Por que coisas como essas acontecem? Os pânicos não refletem necessariamente um fenômeno psicológico de massa, ainda que esse fator às vezes se faça sentir. O mais frequente é que uma calamidade profetizada termine por se concretizar, com ações que parecem racionais individualmente produzindo um resultado coletivo desastroso.

Em uma corrida aos bancos clássica, por exemplo, os depositantes correm para sacar seu dinheiro, mesmo que acreditem que o banco é fundamentalmente sólido, porque sabem que a corrida mesma pode causar o colapso da instituição.

E é por isso que agências públicas como o Fed intercedem. Em muitos casos, não precisam fazê-lo de forma intensa. A realidade é que em muitos casos os pânicos são encerrados pela simples promessa de que essas agências emprestarão dinheiro aos participantes do mercado desprovidos de caixa durante um pânico financeiro, o que serve para deter a espiral de destruição.

Qual é o volume de empréstimos necessário para evitar um pânico? Em muitos casos, não é preciso muito. Os pânicos em muitas instâncias são derrotados pela simples promessa de que dinheiro será provido caso necessário, sem a necessidade de desembolsá-lo.

Em 2012, havia uma crise financeira em disparada em boa parte da Europa meridional. Países como a Espanha viram sua capacidade de captar recursos desabar e as taxas de juros de seus títulos de dívida dispararem. Mas eles não estavam insolventes, na realidade; a posição fiscal da Espanha não era pior que a do Reino Unido, que continuava capaz de tomar empréstimos a juros muito baixos.

Mas a Espanha, que não tem moeda própria –porque usa o euro–, foi alvo de um ataque de pânico autoinduzido, e o pavor dos investidores quanto ao esgotamento do caixa do país ameaçou provocar exatamente o desfecho que eles temiam. O Reino Unido, que tem moeda própria, era imune a uma crise desse tipo. Mas em julho de 2012, Mario Draghi, o presidente do Banco Central Europeu (BCE) – a contraparte do Fed na União Europeia –prometeu fazer “tudo que fosse necessário” para salvar o euro, o que todo mundo interpretou como um compromisso de emprestar dinheiro aos países em crise, caso fosse preciso. E repentinamente a crise estava encerrada, mesmo que o banco não tenha necessitado fazer qualquer empréstimo.

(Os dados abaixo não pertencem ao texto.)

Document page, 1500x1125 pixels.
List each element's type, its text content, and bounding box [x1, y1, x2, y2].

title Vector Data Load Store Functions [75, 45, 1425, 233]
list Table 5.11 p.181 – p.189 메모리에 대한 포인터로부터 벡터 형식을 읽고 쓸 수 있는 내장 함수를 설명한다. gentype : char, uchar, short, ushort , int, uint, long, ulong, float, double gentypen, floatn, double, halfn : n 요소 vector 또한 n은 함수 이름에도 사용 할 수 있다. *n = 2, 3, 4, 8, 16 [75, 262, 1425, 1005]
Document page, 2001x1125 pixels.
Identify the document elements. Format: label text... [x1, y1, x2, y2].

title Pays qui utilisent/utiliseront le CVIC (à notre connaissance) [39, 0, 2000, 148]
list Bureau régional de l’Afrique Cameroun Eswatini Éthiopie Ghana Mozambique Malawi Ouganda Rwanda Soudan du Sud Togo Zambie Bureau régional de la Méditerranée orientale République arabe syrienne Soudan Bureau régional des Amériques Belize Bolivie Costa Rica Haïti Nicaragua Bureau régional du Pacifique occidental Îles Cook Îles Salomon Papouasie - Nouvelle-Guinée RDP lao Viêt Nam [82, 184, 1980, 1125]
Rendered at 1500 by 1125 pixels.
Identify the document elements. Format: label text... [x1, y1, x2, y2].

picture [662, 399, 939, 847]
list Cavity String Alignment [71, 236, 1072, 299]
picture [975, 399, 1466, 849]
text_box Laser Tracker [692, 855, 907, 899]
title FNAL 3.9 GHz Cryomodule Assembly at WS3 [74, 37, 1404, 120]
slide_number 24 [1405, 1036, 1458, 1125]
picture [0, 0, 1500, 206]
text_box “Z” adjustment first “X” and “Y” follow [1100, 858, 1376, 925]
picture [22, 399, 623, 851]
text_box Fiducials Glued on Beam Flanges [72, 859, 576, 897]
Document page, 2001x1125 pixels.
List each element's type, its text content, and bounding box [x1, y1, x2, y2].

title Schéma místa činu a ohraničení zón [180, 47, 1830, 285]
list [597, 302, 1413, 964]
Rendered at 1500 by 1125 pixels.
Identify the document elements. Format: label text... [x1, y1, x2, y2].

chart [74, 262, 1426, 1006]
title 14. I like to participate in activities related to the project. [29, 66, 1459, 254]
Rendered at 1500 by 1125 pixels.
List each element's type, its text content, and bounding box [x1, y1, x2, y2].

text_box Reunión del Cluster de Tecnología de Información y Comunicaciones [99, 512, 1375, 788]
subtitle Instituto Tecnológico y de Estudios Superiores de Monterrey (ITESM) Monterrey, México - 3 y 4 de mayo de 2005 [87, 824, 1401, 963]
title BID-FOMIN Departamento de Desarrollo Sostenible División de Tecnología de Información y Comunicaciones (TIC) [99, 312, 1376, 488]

Coisa semelhante aconteceu no começo deste ano. Por algumas semanas em março e abril, quando os investidores entraram em pânico por causa da pandemia, os Estados Unidos oscilaram à beira de uma grande crise financeira. Mas o Fed, com apoio do Tesouro, acelerou a criação de programas que ofereciam comprar ativos como títulos empresariais e títulos de dívida de governos locais. No final do processo, não foi necessário usar muito dinheiro –mas a garantia de que ele estaria lá caso necessário estabilizou os mercados, e a crise desapareceu.

E até agora, tudo bem. Mas caso você não tenha percebido, a pandemia voltou com toda a força; o número de internações hospitalares já está muito acima do registrado no segundo trimestre, e continua a subir aceleradamente.

Talvez a nova disparada do coronavírus não provoque uma nova crise financeira –afinal, agora sabemos que há uma vacina a caminho. Mas o risco de crise não desapareceu, e é tolice remover as ferramentas de que podemos precisar para combater uma crise como essa.

A afirmação de Mnuchin de que o dinheiro já não é necessário não faz sentido, e não está claro que seu sucessor será capaz de reverter facilmente suas decisões. Se levarmos em conta tudo mais que está acontecendo, é difícil ver a ação de Mnuchin como qualquer outra coisa que não um ato de vandalismo, uma tentativa de agravar as probabilidades de desastre sob o sucessor de Trump.

E o ponto é que, até essa recente decisão, Mnuchin talvez fosse um dos poucos subordinados que emergiram de seu período de serviço a Trump sem destruir completamente sua reputação. Bem, pode esquecer disso: ele acaba de se unir às fileiras dos leais escudeiros de Trump, determinados a destruir o país ao deixar o governo.